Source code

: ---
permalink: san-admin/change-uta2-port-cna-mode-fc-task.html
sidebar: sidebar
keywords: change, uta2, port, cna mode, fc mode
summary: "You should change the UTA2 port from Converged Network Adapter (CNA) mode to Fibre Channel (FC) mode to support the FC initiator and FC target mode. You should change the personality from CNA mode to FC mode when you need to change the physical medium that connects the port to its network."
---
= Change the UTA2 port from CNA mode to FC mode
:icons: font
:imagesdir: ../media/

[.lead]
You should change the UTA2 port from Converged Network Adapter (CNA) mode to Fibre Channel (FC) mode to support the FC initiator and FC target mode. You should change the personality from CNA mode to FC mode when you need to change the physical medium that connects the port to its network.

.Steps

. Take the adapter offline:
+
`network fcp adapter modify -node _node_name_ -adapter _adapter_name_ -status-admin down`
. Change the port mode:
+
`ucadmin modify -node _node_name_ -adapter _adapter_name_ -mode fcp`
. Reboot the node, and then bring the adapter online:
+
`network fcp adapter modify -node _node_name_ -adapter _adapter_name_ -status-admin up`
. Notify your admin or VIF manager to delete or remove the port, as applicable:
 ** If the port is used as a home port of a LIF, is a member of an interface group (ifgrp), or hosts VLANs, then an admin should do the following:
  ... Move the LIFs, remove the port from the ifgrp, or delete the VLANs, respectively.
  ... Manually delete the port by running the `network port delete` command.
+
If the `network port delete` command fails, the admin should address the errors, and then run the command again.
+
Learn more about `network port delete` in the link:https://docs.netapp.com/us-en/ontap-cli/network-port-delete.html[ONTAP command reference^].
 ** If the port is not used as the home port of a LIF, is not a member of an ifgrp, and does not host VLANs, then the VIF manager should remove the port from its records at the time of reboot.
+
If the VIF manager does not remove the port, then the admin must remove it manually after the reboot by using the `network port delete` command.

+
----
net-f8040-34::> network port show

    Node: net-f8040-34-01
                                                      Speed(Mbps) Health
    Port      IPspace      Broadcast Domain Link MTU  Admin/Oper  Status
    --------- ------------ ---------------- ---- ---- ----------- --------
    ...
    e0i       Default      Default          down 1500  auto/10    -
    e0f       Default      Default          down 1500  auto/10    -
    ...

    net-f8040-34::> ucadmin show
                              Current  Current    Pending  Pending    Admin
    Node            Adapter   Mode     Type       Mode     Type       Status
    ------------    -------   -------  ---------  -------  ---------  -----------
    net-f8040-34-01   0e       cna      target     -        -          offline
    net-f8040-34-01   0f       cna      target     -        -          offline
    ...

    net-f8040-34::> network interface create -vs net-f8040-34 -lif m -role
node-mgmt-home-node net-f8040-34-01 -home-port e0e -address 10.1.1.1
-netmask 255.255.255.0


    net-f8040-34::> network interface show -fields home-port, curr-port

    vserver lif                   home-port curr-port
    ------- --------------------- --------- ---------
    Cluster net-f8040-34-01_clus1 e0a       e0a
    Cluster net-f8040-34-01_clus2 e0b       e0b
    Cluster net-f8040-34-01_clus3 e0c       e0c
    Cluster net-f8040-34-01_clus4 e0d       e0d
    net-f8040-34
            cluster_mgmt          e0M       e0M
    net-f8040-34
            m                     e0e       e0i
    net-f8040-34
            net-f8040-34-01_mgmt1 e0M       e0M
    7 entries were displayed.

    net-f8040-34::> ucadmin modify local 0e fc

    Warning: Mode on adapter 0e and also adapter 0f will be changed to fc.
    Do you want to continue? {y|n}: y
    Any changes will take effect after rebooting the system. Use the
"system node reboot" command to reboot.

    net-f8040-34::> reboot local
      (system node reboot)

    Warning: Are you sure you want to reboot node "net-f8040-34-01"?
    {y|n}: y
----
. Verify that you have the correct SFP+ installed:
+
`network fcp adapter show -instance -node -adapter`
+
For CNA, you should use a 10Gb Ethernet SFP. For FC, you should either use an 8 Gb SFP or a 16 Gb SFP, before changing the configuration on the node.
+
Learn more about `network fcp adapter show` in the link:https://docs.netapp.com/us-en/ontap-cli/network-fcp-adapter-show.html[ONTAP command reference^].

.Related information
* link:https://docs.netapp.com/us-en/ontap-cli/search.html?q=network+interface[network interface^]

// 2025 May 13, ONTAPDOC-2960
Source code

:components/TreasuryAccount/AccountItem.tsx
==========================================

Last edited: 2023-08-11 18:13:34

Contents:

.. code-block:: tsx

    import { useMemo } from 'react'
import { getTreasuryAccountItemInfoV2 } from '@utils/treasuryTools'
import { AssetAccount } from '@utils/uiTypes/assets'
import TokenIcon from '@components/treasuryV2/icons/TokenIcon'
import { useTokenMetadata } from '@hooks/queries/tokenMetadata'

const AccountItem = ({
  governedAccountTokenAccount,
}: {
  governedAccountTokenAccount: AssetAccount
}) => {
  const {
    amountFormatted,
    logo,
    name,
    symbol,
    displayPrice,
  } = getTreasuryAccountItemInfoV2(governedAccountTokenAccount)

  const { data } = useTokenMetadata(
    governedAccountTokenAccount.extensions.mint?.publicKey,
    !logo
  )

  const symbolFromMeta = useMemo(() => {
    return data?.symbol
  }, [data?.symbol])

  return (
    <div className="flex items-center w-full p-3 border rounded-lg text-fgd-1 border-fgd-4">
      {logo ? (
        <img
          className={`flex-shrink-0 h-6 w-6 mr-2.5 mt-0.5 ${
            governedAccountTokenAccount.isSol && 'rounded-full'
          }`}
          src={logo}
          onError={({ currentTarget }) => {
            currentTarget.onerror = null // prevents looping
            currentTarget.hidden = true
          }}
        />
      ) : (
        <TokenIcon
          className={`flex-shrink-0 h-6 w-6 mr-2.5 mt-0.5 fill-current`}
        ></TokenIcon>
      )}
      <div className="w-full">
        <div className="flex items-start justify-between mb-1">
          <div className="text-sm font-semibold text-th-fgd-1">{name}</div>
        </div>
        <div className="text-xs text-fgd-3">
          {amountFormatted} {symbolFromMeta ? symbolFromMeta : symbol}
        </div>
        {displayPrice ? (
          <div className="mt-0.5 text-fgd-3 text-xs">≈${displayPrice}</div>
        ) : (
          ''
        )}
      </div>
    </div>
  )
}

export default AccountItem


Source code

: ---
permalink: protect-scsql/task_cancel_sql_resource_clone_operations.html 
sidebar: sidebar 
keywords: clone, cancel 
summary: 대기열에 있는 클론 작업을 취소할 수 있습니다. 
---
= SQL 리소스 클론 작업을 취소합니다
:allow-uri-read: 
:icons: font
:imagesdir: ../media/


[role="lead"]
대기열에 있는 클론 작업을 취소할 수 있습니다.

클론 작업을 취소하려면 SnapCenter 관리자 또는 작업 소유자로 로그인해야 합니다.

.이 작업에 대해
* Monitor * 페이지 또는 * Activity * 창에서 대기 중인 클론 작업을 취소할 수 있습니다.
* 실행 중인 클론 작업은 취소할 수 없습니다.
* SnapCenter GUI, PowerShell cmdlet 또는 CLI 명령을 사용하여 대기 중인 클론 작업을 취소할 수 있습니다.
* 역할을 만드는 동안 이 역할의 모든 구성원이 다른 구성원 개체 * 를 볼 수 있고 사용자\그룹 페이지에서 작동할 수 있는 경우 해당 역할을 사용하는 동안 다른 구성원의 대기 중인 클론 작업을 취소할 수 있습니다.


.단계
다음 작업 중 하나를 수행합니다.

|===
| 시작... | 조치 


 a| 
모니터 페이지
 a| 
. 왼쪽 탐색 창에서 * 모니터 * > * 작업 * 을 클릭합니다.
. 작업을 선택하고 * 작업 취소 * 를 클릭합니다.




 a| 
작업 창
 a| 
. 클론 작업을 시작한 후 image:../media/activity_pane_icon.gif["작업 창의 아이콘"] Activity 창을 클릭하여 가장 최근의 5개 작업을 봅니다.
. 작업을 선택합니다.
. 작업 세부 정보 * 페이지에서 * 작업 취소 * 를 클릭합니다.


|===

+ + + + + + +

* _Work to complete_
Please report every line among the entries that includes "flex".

* _Output of the task_
    <div className="flex items-center w-full p-3 border rounded-lg text-fgd-1 border-fgd-4">
          className={`flex-shrink-0 h-6 w-6 mr-2.5 mt-0.5 ${
          className={`flex-shrink-0 h-6 w-6 mr-2.5 mt-0.5 fill-current`}
        <div className="flex items-start justify-between mb-1">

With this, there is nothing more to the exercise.